Tra criticità e soluzione estreme occorre un nuovo modello organizzativo per i piani ospedalieri. Ne è convinto Gennaro Sosto, direttore generale dell’Azienda sanitaria salernitana, insediatosi lo scorso agosto.
Di Rossella Liguori
Ospedali sempre meno attrattivi e la fuga di medici verso la sanità privata, la rete di emergenza urgenza ingolfata da codici bianchi e verdi per la lentezza della rete territoriale, i costi delle diagnosi, medici a partita iva che sono pagati a peso d’oro. Tra criticità e soluzione estreme occorre un nuovo modello organizzativo per i piani ospedalieri. L’Asl di Salerno mira ad una sanità che sia svolta determinante per percorsi virtuosi. Una prospettiva che è anche della Regione Campania, ma che pare difficile da attuare in tempi brevi perché è parte di una reale rivoluzione sanitaria.
Gennaro Sosto, direttore generale dell’Azienda sanitaria salernitana, insediatosi lo scorso agosto, traccia le linee con estrema decisione, attraverso numeri e dati. È determinato a cambiare le sorti di un sistema sanitario con tante falle, ma sa bene che i tempi saranno lunghi. Ha dovuto prendere decisioni necessarie, forse difficili. «Medici a partita iva – dice – da un punto di vista etico e morale non è quello che farei se avessi un’altra chance. Non avendola, mi sento di dover dare fondo a tutte le mie possibilità».

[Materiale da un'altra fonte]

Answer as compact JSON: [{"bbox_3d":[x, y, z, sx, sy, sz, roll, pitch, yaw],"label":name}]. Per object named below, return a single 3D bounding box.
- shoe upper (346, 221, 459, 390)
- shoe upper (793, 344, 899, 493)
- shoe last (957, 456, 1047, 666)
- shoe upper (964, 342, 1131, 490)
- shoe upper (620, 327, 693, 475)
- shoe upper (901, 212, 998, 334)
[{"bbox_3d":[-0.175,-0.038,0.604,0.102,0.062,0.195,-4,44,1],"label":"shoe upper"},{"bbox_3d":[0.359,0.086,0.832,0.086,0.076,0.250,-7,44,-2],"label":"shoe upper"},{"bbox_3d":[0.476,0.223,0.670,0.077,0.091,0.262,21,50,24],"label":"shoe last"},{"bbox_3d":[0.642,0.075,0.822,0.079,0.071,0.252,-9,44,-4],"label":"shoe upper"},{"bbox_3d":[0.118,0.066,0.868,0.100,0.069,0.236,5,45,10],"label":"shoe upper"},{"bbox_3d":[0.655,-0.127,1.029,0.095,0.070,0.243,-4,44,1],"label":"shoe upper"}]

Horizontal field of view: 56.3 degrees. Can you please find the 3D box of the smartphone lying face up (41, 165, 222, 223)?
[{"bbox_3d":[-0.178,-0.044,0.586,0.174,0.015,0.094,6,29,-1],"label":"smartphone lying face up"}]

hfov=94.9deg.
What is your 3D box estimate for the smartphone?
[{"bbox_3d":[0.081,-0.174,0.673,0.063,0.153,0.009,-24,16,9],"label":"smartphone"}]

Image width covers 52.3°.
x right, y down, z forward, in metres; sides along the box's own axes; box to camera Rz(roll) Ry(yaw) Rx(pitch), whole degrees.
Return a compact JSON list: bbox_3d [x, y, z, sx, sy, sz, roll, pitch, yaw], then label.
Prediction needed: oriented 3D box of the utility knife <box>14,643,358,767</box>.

Medici a partita iva, polemiche e l’Asl definita una miniera d’oro. È l’unica strada?
«La società ci dice che non abbiamo personale in pronto soccorso, come management cerchiamo di inventarci tutto, compresa la remunerazione a partita iva e ne è nata una polemica.
Formule magiche non ne abbiamo, non sappiamo come affrontare diversamente le problematiche, se non fare i concorsi che spesso in alcune tipologie di assistenza come pronto soccorso, anestesia, ortopedia, vanno deserti. In questo momento cerchiamo di inventarci di tutto, utilizzando le regole attuali che prevedono, tra le possibilità, anche questa di partita iva. Certo, dal punto di vista etico e morale non è quello che io farei se avessi altre scelte. Non avendone, io oggi mi sento di dover dare fondo a tutte le possibilità».
L’alternativa?
«Restare così ma, a quel punto, non vorrei sentire lamentale sulla carenza di personale. C’è un dato nazionale, che riguarda da vicino anche la sanità salernitana: la fuga di medici dagli ospedali e la scelta del sistema privato. Un problema su scala nazionale che coinvolge il processo di remunerazione della classe medica. Su questo, purtroppo, non abbiamo grandi margini di manovra. Il legislatore ci dà gli strumenti con i contratti collettivi nazionali che sono ancorati a rigide norme regolamentari a livello nazionale. Non abbiamo la possibilità di essere flessibili da questo punto di vista».
Cosa possiamo fare?
«C’è bisogno di una figura che faccia questo mestiere per vocazione nella sua estrinsecazione naturale nel mondo pubblico, dove si fa una esperienza che è di un livello di complessità di gestione diversa». Integrazione ospedale- territorio: serve una sanità meno ospedale-centrica? «Sì, è l’unica chance per la sostenibilità del sistema. Dobbiamo iniziare a lavorare in sinergia stretta, per questa famosa integrazione di cui tutti parliamo ma che non si raggiunge. Ci vuole spirito di volontà da parte degli operatori, una operazione di organizzazione». Il sogno? «Avere un paziente gestito in un percorso che parta dalla realtà territoriale, diagnosticato su un primo livello, e, a seconda della complessità, trattato nei vari gradi dell’azienda sanitaria. Questo è la letteratura, quello che vediamo scritto nei libri, e che non riusciamo a fare negli ultimi anni». È questa una chance anche per risolvere la pressione sul pronto soccorso? «Sicuramente, perché quando si hanno difficoltà e carenze, i modelli organizzativi possono aiutare a dare servizi migliori». Ha detto che su 100 accessi in pronto soccorso, 90 sono codici bianchi «Sono dati nazionali validi anche in Campania. Una grande percentuale è da codice bianco e codice verde. Il che vuol dire che quelle persone non avevano bisogno di entrare in pronto soccorso. Ciò crea una difficoltà nella rete di emergenza. Un rallentamento di erogazione offerta per chi ha bisogno di un intervento».